→ **Exercise prompt**
List each line of the data that holds the string "general".

→ **Stored data**
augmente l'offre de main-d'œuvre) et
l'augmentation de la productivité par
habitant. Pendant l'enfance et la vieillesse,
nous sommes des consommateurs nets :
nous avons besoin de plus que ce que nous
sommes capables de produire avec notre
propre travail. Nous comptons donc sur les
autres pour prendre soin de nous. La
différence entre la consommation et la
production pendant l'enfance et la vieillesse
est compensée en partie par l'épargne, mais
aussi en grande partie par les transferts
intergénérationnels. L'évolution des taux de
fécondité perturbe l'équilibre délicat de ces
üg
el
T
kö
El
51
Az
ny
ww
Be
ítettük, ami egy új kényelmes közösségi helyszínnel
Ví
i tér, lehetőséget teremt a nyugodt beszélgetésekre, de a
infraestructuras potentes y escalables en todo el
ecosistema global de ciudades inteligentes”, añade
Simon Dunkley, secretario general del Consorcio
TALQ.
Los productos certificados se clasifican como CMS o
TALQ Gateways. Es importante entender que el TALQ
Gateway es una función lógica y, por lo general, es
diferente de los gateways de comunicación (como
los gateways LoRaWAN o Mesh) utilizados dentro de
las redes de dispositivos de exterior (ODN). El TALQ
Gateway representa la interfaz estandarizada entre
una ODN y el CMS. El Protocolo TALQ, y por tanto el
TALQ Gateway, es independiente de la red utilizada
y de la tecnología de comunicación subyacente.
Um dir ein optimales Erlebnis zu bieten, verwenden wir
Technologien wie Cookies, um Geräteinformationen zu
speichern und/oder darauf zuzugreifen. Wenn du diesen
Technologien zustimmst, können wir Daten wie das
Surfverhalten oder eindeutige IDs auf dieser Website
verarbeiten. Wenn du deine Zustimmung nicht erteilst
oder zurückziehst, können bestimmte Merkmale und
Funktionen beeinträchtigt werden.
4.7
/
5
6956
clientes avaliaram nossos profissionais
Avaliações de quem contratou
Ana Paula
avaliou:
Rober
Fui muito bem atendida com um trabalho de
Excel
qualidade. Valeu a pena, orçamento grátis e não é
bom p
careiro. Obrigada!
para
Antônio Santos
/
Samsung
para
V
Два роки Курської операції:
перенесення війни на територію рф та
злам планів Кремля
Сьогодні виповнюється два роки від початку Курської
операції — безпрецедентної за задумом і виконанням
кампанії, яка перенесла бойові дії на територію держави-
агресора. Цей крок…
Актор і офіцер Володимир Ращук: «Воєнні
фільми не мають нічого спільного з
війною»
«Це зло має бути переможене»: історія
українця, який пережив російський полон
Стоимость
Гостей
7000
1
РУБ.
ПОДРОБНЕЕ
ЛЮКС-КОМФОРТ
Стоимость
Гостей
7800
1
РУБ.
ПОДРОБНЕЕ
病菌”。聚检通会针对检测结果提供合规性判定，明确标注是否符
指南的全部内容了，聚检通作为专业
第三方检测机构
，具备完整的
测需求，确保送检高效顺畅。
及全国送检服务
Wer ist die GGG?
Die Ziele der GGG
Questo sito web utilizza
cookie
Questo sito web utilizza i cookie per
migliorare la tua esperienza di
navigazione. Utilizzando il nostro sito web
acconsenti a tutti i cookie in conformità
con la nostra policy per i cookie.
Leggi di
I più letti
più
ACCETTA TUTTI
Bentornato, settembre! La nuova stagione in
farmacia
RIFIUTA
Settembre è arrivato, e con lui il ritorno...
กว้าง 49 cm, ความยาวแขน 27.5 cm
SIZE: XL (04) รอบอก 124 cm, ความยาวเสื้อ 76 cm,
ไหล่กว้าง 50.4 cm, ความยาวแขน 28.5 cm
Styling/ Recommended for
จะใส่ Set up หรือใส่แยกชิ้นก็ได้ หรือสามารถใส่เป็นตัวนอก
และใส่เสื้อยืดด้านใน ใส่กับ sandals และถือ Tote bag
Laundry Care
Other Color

→ **Output for this exercise**
Simon Dunkley, secretario general del Consorcio
Gateway es una función lógica y, por lo general, es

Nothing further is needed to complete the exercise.